## TASK ITEM
Write out the passage of the pandas forum thread below word for word, from "[nan 1.0 2.0" to "reassign the values?".

I imported and concatenated a couple of csv files. All of them contain the variable "prac_type" but the observations are listed in different ways. Some are strings (yes, no, unsure) while the others are numeric (1,2,3). Here is a look at the variable:
print(df.prac_type.unique())
[nan 1.0 2.0 3.0 '1' '2' 'Unsure']
But I just want 1.0 to merge into 1 (since they are representing the same thing), 2.0 to become 2, and 3.0 and unsure to become 3. I want my variable to be this:
print(df.prac_type.unique())
[ '1' '2' '3']
I tried doing this:
prac_dic = {'1.0': 1,'2.0': 2 , '3.0':3, 'Unsure':3}
df.prac_type = [prac_dic[item] for item in df.prac_type]
print(df.prac_type.unique())
But I get an error (KeyError: nan) because my variable prac_type has NaNs. I don't want to drop the NaNs though. So how can I get my code to ignore the missing values and reassign the values?
CodePudding user response:
Just add one special check on the nan value
df.prac_type = [prac_dic[item] if pandas.notnull(item) else np.nan for item in df.prac_type ]
https://pandas.pydata.org/docs/reference/api/pandas.isnull.html
CodePudding user response:
Try df.prac_type = [prac_dic.get(item) for item in df.prac_type]

## RECORDED DATA
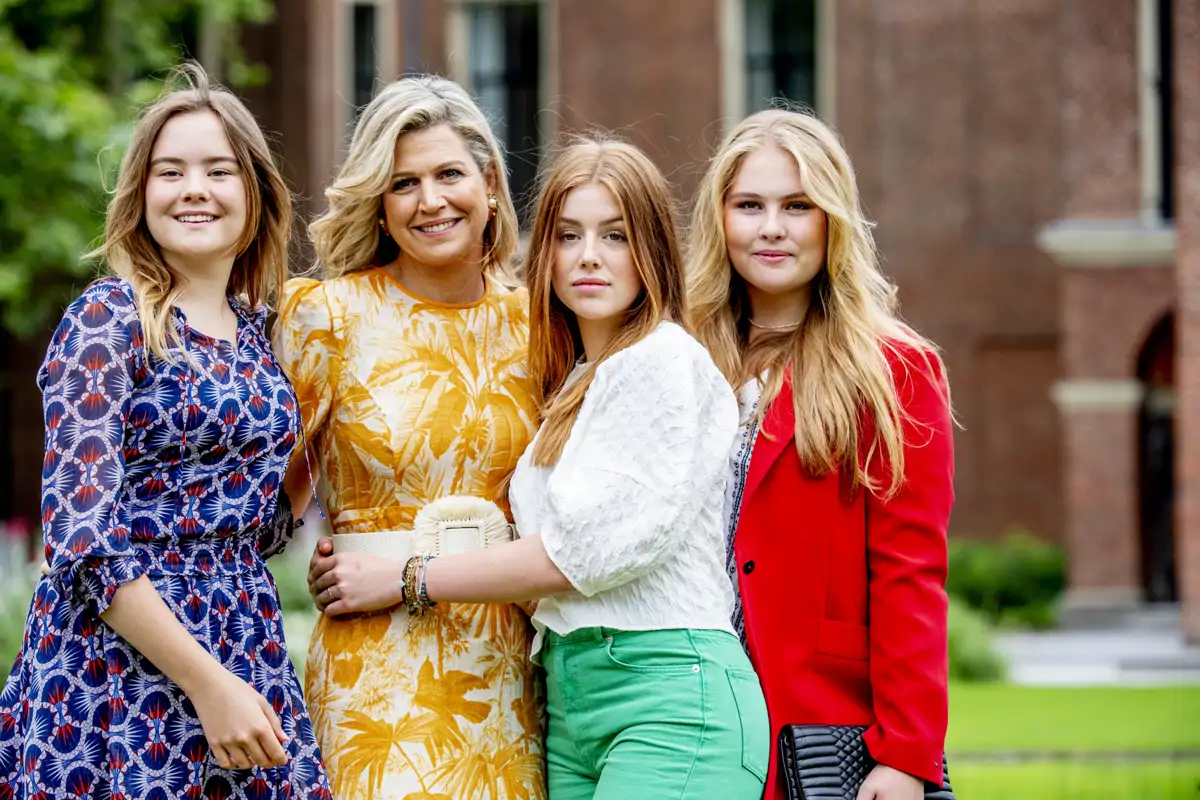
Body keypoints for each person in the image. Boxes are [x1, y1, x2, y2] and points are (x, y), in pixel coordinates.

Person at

## SOLUTION TO THE PROBLEM
[nan 1.0 2.0 3.0 '1' '2' 'Unsure']
But I just want 1.0 to merge into 1 (since they are representing the same thing), 2.0 to become 2, and 3.0 and unsure to become 3. I want my variable to be this:
print(df.prac_type.unique())
[ '1' '2' '3']
I tried doing this:
prac_dic = {'1.0': 1,'2.0': 2 , '3.0':3, 'Unsure':3}
df.prac_type = [prac_dic[item] for item in df.prac_type]
print(df.prac_type.unique())
But I get an error (KeyError: nan) because my variable prac_type has NaNs. I don't want to drop the NaNs though. So how can I get my code to ignore the missing values and reassign the values?